● Task details
Search the material below for the word "buttons". Copy every line that has it.

● The data
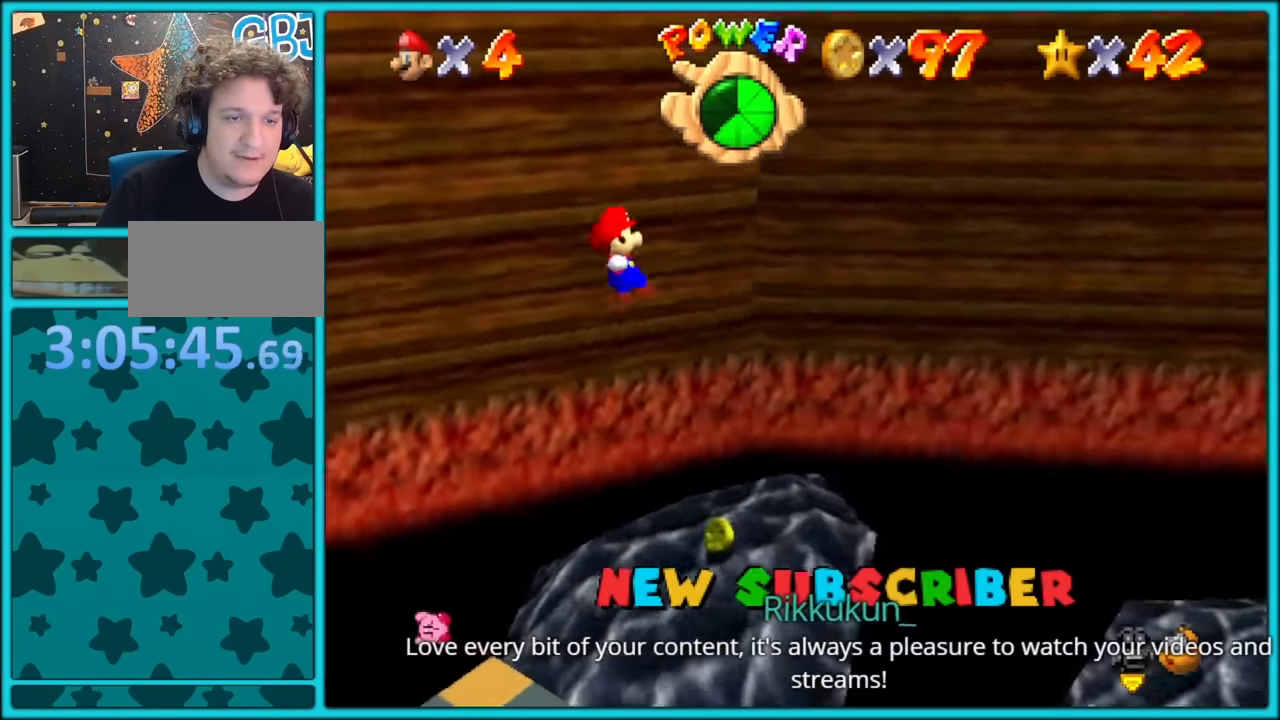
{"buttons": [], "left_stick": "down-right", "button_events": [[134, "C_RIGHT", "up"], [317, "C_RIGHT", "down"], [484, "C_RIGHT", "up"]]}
...
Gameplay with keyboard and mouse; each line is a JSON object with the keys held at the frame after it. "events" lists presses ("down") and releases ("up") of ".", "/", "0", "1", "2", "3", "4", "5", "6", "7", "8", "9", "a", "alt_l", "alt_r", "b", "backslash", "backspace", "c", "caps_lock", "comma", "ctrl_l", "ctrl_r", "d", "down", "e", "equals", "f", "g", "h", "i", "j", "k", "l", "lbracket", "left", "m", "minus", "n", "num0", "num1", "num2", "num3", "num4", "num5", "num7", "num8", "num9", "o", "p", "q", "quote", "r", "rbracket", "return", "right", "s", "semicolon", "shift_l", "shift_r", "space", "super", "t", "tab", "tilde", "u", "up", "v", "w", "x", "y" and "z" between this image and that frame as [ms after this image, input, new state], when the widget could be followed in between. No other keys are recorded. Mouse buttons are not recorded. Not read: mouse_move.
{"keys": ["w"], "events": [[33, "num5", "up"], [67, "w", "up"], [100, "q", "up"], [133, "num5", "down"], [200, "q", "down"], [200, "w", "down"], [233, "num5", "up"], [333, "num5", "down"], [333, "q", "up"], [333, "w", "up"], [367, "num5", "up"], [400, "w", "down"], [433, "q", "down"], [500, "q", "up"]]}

● Solved problem
{"buttons": [], "left_stick": "down-right", "button_events": [[134, "C_RIGHT", "up"], [317, "C_RIGHT", "down"], [484, "C_RIGHT", "up"]]}
Gameplay with keyboard and mouse; each line is a JSON object with the keys held at the frame after it. "events" lists presses ("down") and releases ("up") of ".", "/", "0", "1", "2", "3", "4", "5", "6", "7", "8", "9", "a", "alt_l", "alt_r", "b", "backslash", "backspace", "c", "caps_lock", "comma", "ctrl_l", "ctrl_r", "d", "down", "e", "equals", "f", "g", "h", "i", "j", "k", "l", "lbracket", "left", "m", "minus", "n", "num0", "num1", "num2", "num3", "num4", "num5", "num7", "num8", "num9", "o", "p", "q", "quote", "r", "rbracket", "return", "right", "s", "semicolon", "shift_l", "shift_r", "space", "super", "t", "tab", "tilde", "u", "up", "v", "w", "x", "y" and "z" between this image and that frame as [ms after this image, input, new state], when the widget could be followed in between. No other keys are recorded. Mouse buttons are not recorded. Not read: mouse_move.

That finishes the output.